When course offerings for the fall semester were released in the spring, the Registrar listed five classes taking place between 4:30 p.m. and 7:30 p.m. — four dance classes and one beginner’s French section. The updated course list includes 24 courses beginning during this time frame — including 16 new courses, eight of which are writing seminars.

The maximum number of students permitted to enroll in certain courses also saw a notable decrease. For the past two semesters, every Freshman Seminar (FRS) permitted 15 students to enroll. This year, more than half of the FRS classes cut class sizes by at least 20 percent. FRS 159: Science, Technology, and Public Policy sets its cap at eight, about half the number of students originally allowed.
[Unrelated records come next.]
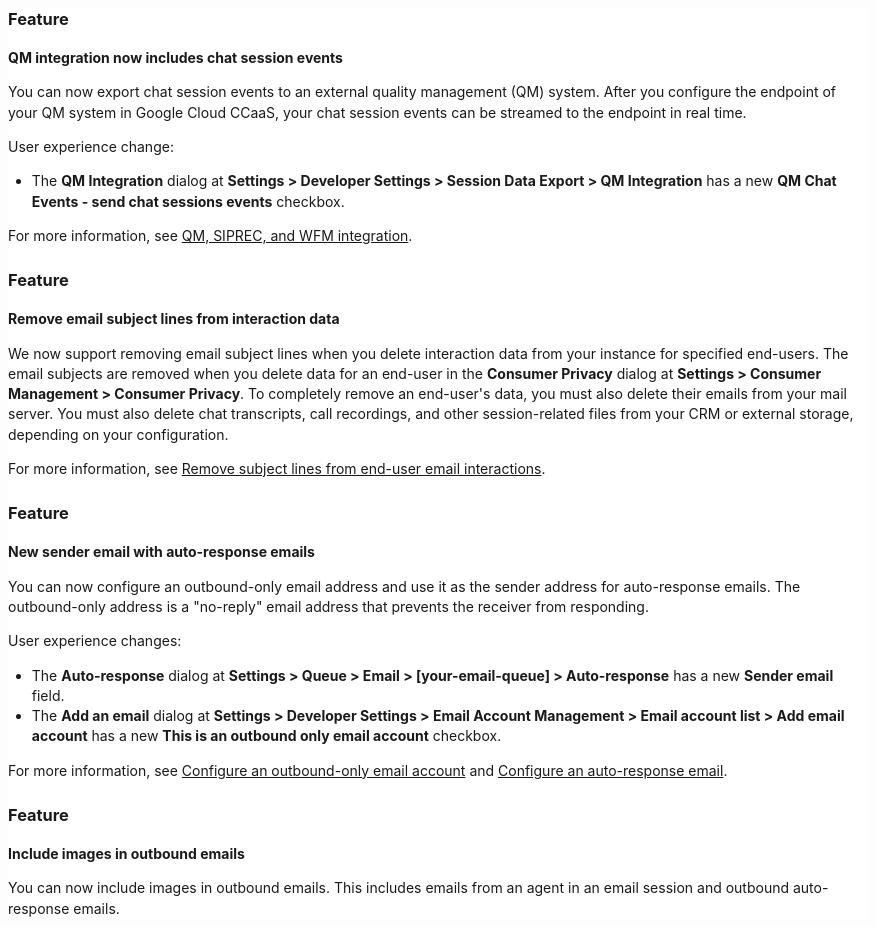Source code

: ### Feature

**QM integration now includes chat session events**

You can now export chat session events to an external quality management (QM) system. After you configure the endpoint of your QM system in Google Cloud CCaaS, your chat session events can be streamed to the endpoint in real time.

User experience change:

* The **QM Integration** dialog at **Settings > Developer Settings > Session Data Export > QM Integration** has a new **QM Chat Events - send chat sessions events** checkbox.

For more information, see [QM, SIPREC, and WFM integration](https://cloud.google.com/contact-center/ccai-platform/docs/qm-siprec-integration).

### Feature

**Remove email subject lines from interaction data**

We now support removing email subject lines when you delete interaction data from your instance for specified end-users. The email subjects are removed when you delete data for an end-user in the **Consumer Privacy** dialog at **Settings > Consumer Management > Consumer Privacy**. To completely remove an end-user's data, you must also delete their emails from your mail server. You must also delete chat transcripts, call recordings, and other session-related files from your CRM or external storage, depending on your configuration.

For more information, see [Remove subject lines from end-user email interactions](https://cloud.google.com/contact-center/ccai-platform/docs/remove-end-user-data#remove-subject-lines-from-email-interactions).

### Feature

**New sender email with auto-response emails**

You can now configure an outbound-only email address and use it as the sender address for auto-response emails. The outbound-only address is a "no-reply" email address that prevents the receiver from responding.

User experience changes:

* The **Auto-response** dialog at **Settings > Queue > Email > [your-email-queue] > Auto-response** has a new **Sender email** field.
* The **Add an email** dialog at **Settings > Developer Settings > Email Account Management > Email account list > Add email account** has a new **This is an outbound only email account** checkbox.

For more information, see [Configure an outbound-only email account](https://cloud.google.com/contact-center/ccai-platform/docs/email-channel-config#configure-outbound-only-email-account) and [Configure an auto-response email](https://cloud.google.com/contact-center/ccai-platform/docs/email-channel-config#configure-auto-response-email).

### Feature

**Include images in outbound emails**

You can now include images in outbound emails. This includes emails from an agent in an email session and outbound auto-response emails.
Thirty-nine unique undergraduate courses — including classes from 26 departments and certificate programs — are currently listed as overenrolled due to lowered maximum enrollment. 

Eight history department courses shifted from either 12-, 15-, or 18-person caps to 10 or fewer. A politics seminar shifted from 15 to 10, and three large lecture courses in the department either halved maximum enrollment or capped sizes after previously allowing ‘infinity’ students.

Certain language sections are now considered “overenrolled” after the course cap was moved from 12 to 10.

While noting that enrollment is managed by individual departments, Hotchkiss wrote that “it is not uncommon for a course to be overenrolled.”

The lowered enrollment numbers are part of a broader University effort to “enhance the online learning experience and better facilitate interaction,“ according to Hotchkiss.

Still other classes were eliminated entirely.

Eighty-four distinct courses have all sections listed as canceled on the Registrar website. According to Hotchkiss, the original course schedule for the fall was developed in February, “well before our current circumstances unfolded.”

“Some courses simply do not lend themselves to the remote/virtual instruction of fall semester; it is primarily those courses that have been cancelled,” Hotchkiss wrote.

The re-launched Course Offerings also show over 30 additional classes that were not visible in the spring — not including Freshman Seminars and Writing Seminars. Two of the new courses will consist of pre-recorded lectures: ART272: Rage against the Machine — Art and Politics in America and MOL459: Viruses — Strategy and Tactics. 

Several of the new courses also center on topics specific to the COVID-19 pandemic and recent movement for racial justice, including SPA 252: Narrating Pandemics Now; JRN 260: The Media in America — What to Read and Believe in the Age of Covid; and SOC 102: Police Violence, #BlackLivesMatter, and the Covid-19 Pandemic.



Associate Design Editor Kenny Peng ’22 contributed reporting.